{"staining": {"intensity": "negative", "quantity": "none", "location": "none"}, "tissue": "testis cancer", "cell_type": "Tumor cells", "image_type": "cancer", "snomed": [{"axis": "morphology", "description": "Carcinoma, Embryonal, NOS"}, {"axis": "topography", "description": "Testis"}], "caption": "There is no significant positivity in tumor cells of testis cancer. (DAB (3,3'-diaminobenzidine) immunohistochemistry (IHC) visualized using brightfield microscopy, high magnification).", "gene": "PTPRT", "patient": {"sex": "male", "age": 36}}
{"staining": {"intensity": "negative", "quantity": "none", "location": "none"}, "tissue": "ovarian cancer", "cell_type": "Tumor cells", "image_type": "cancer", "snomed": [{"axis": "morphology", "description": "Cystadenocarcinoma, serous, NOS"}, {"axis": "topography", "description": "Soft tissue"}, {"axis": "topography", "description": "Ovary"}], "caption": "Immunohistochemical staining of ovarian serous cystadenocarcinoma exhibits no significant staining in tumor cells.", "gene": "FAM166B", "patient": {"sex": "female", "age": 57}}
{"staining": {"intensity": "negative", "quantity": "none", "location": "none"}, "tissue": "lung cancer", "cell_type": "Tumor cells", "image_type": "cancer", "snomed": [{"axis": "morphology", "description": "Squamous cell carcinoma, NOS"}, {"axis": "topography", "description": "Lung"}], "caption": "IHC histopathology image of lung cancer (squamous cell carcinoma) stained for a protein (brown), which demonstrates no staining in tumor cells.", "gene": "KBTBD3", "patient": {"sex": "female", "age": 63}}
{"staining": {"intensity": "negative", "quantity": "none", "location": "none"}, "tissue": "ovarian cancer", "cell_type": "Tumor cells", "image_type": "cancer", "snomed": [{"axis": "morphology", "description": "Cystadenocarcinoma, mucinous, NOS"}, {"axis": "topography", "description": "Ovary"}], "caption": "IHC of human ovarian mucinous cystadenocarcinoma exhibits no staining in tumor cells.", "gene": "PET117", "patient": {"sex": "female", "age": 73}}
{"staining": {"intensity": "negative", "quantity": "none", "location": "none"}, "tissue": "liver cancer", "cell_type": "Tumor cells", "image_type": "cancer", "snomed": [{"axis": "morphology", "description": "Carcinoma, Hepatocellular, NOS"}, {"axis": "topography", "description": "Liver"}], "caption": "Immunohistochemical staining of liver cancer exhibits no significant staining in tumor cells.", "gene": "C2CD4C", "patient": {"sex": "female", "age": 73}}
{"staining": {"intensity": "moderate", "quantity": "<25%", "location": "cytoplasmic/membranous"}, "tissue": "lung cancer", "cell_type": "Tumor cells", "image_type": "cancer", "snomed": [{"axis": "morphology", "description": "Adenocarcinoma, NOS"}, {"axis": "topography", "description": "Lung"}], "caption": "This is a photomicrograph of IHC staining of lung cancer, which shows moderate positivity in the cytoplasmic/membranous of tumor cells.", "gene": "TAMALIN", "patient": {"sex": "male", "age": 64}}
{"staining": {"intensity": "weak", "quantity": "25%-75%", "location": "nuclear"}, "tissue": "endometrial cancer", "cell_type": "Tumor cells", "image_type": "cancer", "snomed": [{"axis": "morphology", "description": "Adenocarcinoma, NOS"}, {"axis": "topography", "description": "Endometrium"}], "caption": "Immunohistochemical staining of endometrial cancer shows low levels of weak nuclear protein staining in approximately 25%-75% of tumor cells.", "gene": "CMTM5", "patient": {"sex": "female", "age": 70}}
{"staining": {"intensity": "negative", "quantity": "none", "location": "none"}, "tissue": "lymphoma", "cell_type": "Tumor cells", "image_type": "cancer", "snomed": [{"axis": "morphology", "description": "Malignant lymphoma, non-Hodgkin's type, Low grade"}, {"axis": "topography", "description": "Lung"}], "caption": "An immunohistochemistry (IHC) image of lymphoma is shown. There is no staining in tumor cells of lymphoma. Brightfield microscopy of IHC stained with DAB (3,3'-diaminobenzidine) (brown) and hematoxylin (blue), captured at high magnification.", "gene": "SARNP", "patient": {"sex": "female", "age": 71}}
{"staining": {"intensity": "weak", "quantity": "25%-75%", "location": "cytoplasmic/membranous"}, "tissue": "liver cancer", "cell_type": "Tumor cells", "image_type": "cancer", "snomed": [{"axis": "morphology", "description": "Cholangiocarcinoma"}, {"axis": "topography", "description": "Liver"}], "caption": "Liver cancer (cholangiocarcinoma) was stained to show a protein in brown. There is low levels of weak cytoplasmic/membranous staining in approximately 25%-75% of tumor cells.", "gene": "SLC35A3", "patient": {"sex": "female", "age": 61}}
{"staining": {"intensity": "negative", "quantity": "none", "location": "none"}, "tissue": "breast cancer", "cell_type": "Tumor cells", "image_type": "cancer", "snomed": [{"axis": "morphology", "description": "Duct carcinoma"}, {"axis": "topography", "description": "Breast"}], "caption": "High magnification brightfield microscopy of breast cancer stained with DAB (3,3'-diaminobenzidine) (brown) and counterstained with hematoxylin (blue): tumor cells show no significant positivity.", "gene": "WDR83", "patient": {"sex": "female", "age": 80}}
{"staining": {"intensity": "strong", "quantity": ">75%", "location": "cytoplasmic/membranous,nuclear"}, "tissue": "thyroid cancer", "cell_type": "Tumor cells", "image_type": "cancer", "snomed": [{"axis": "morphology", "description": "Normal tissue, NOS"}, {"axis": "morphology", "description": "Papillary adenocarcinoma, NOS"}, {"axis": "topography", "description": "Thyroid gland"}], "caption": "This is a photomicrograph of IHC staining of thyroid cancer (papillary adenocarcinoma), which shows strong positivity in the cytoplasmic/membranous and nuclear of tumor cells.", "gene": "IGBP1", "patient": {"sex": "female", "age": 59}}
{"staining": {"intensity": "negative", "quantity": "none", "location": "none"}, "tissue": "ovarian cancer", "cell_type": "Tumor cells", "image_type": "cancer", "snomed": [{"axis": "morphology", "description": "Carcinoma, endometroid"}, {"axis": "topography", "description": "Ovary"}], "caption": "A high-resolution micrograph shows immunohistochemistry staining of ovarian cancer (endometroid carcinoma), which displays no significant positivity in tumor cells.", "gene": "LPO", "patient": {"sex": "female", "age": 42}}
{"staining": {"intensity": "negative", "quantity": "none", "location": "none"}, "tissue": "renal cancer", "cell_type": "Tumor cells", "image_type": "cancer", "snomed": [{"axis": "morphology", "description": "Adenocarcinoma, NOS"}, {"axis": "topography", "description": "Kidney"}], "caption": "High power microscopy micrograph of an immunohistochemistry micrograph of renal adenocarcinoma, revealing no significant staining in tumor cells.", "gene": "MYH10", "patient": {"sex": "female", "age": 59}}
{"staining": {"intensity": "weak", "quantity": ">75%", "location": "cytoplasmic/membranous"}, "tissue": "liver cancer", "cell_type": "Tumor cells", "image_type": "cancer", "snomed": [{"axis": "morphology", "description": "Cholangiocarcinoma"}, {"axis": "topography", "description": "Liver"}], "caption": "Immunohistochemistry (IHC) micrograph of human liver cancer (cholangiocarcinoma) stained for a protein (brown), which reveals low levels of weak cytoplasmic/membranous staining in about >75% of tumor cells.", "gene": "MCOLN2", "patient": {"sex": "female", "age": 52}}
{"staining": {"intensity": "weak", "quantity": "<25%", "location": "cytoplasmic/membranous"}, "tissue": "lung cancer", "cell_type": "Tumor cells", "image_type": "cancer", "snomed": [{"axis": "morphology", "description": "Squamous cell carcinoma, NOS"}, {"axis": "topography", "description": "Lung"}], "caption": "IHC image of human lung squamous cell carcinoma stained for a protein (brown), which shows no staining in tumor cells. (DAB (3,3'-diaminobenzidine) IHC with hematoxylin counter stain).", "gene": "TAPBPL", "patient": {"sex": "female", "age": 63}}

**Try it**
Go through the records above and repeat each one exactly.

**Task response**
{"staining": {"intensity": "negative", "quantity": "none", "location": "none"}, "tissue": "testis cancer", "cell_type": "Tumor cells", "image_type": "cancer", "snomed": [{"axis": "morphology", "description": "Carcinoma, Embryonal, NOS"}, {"axis": "topography", "description": "Testis"}], "caption": "There is no significant positivity in tumor cells of testis cancer. (DAB (3,3'-diaminobenzidine) immunohistochemistry (IHC) visualized using brightfield microscopy, high magnification).", "gene": "PTPRT", "patient": {"sex": "male", "age": 36}}
{"staining": {"intensity": "negative", "quantity": "none", "location": "none"}, "tissue": "ovarian cancer", "cell_type": "Tumor cells", "image_type": "cancer", "snomed": [{"axis": "morphology", "description": "Cystadenocarcinoma, serous, NOS"}, {"axis": "topography", "description": "Soft tissue"}, {"axis": "topography", "description": "Ovary"}], "caption": "Immunohistochemical staining of ovarian serous cystadenocarcinoma exhibits no significant staining in tumor cells.", "gene": "FAM166B", "patient": {"sex": "female", "age": 57}}
{"staining": {"intensity": "negative", "quantity": "none", "location": "none"}, "tissue": "lung cancer", "cell_type": "Tumor cells", "image_type": "cancer", "snomed": [{"axis": "morphology", "description": "Squamous cell carcinoma, NOS"}, {"axis": "topography", "description": "Lung"}], "caption": "IHC histopathology image of lung cancer (squamous cell carcinoma) stained for a protein (brown), which demonstrates no staining in tumor cells.", "gene": "KBTBD3", "patient": {"sex": "female", "age": 63}}
{"staining": {"intensity": "negative", "quantity": "none", "location": "none"}, "tissue": "ovarian cancer", "cell_type": "Tumor cells", "image_type": "cancer", "snomed": [{"axis": "morphology", "description": "Cystadenocarcinoma, mucinous, NOS"}, {"axis": "topography", "description": "Ovary"}], "caption": "IHC of human ovarian mucinous cystadenocarcinoma exhibits no staining in tumor cells.", "gene": "PET117", "patient": {"sex": "female", "age": 73}}
{"staining": {"intensity": "negative", "quantity": "none", "location": "none"}, "tissue": "liver cancer", "cell_type": "Tumor cells", "image_type": "cancer", "snomed": [{"axis": "morphology", "description": "Carcinoma, Hepatocellular, NOS"}, {"axis": "topography", "description": "Liver"}], "caption": "Immunohistochemical staining of liver cancer exhibits no significant staining in tumor cells.", "gene": "C2CD4C", "patient": {"sex": "female", "age": 73}}
{"staining": {"intensity": "moderate", "quantity": "<25%", "location": "cytoplasmic/membranous"}, "tissue": "lung cancer", "cell_type": "Tumor cells", "image_type": "cancer", "snomed": [{"axis": "morphology", "description": "Adenocarcinoma, NOS"}, {"axis": "topography", "description": "Lung"}], "caption": "This is a photomicrograph of IHC staining of lung cancer, which shows moderate positivity in the cytoplasmic/membranous of tumor cells.", "gene": "TAMALIN", "patient": {"sex": "male", "age": 64}}
{"staining": {"intensity": "weak", "quantity": "25%-75%", "location": "nuclear"}, "tissue": "endometrial cancer", "cell_type": "Tumor cells", "image_type": "cancer", "snomed": [{"axis": "morphology", "description": "Adenocarcinoma, NOS"}, {"axis": "topography", "description": "Endometrium"}], "caption": "Immunohistochemical staining of endometrial cancer shows low levels of weak nuclear protein staining in approximately 25%-75% of tumor cells.", "gene": "CMTM5", "patient": {"sex": "female", "age": 70}}
{"staining": {"intensity": "negative", "quantity": "none", "location": "none"}, "tissue": "lymphoma", "cell_type": "Tumor cells", "image_type": "cancer", "snomed": [{"axis": "morphology", "description": "Malignant lymphoma, non-Hodgkin's type, Low grade"}, {"axis": "topography", "description": "Lung"}], "caption": "An immunohistochemistry (IHC) image of lymphoma is shown. There is no staining in tumor cells of lymphoma. Brightfield microscopy of IHC stained with DAB (3,3'-diaminobenzidine) (brown) and hematoxylin (blue), captured at high magnification.", "gene": "SARNP", "patient": {"sex": "female", "age": 71}}
{"staining": {"intensity": "weak", "quantity": "25%-75%", "location": "cytoplasmic/membranous"}, "tissue": "liver cancer", "cell_type": "Tumor cells", "image_type": "cancer", "snomed": [{"axis": "morphology", "description": "Cholangiocarcinoma"}, {"axis": "topography", "description": "Liver"}], "caption": "Liver cancer (cholangiocarcinoma) was stained to show a protein in brown. There is low levels of weak cytoplasmic/membranous staining in approximately 25%-75% of tumor cells.", "gene": "SLC35A3", "patient": {"sex": "female", "age": 61}}
{"staining": {"intensity": "negative", "quantity": "none", "location": "none"}, "tissue": "breast cancer", "cell_type": "Tumor cells", "image_type": "cancer", "snomed": [{"axis": "morphology", "description": "Duct carcinoma"}, {"axis": "topography", "description": "Breast"}], "caption": "High magnification brightfield microscopy of breast cancer stained with DAB (3,3'-diaminobenzidine) (brown) and counterstained with hematoxylin (blue): tumor cells show no significant positivity.", "gene": "WDR83", "patient": {"sex": "female", "age": 80}}
{"staining": {"intensity": "strong", "quantity": ">75%", "location": "cytoplasmic/membranous,nuclear"}, "tissue": "thyroid cancer", "cell_type": "Tumor cells", "image_type": "cancer", "snomed": [{"axis": "morphology", "description": "Normal tissue, NOS"}, {"axis": "morphology", "description": "Papillary adenocarcinoma, NOS"}, {"axis": "topography", "description": "Thyroid gland"}], "caption": "This is a photomicrograph of IHC staining of thyroid cancer (papillary adenocarcinoma), which shows strong positivity in the cytoplasmic/membranous and nuclear of tumor cells.", "gene": "IGBP1", "patient": {"sex": "female", "age": 59}}
{"staining": {"intensity": "negative", "quantity": "none", "location": "none"}, "tissue": "ovarian cancer", "cell_type": "Tumor cells", "image_type": "cancer", "snomed": [{"axis": "morphology", "description": "Carcinoma, endometroid"}, {"axis": "topography", "description": "Ovary"}], "caption": "A high-resolution micrograph shows immunohistochemistry staining of ovarian cancer (endometroid carcinoma), which displays no significant positivity in tumor cells.", "gene": "LPO", "patient": {"sex": "female", "age": 42}}
{"staining": {"intensity": "negative", "quantity": "none", "location": "none"}, "tissue": "renal cancer", "cell_type": "Tumor cells", "image_type": "cancer", "snomed": [{"axis": "morphology", "description": "Adenocarcinoma, NOS"}, {"axis": "topography", "description": "Kidney"}], "caption": "High power microscopy micrograph of an immunohistochemistry micrograph of renal adenocarcinoma, revealing no significant staining in tumor cells.", "gene": "MYH10", "patient": {"sex": "female", "age": 59}}
{"staining": {"intensity": "weak", "quantity": ">75%", "location": "cytoplasmic/membranous"}, "tissue": "liver cancer", "cell_type": "Tumor cells", "image_type": "cancer", "snomed": [{"axis": "morphology", "description": "Cholangiocarcinoma"}, {"axis": "topography", "description": "Liver"}], "caption": "Immunohistochemistry (IHC) micrograph of human liver cancer (cholangiocarcinoma) stained for a protein (brown), which reveals low levels of weak cytoplasmic/membranous staining in about >75% of tumor cells.", "gene": "MCOLN2", "patient": {"sex": "female", "age": 52}}
{"staining": {"intensity": "weak", "quantity": "<25%", "location": "cytoplasmic/membranous"}, "tissue": "lung cancer", "cell_type": "Tumor cells", "image_type": "cancer", "snomed": [{"axis": "morphology", "description": "Squamous cell carcinoma, NOS"}, {"axis": "topography", "description": "Lung"}], "caption": "IHC image of human lung squamous cell carcinoma stained for a protein (brown), which shows no staining in tumor cells. (DAB (3,3'-diaminobenzidine) IHC with hematoxylin counter stain).", "gene": "TAPBPL", "patient": {"sex": "female", "age": 63}}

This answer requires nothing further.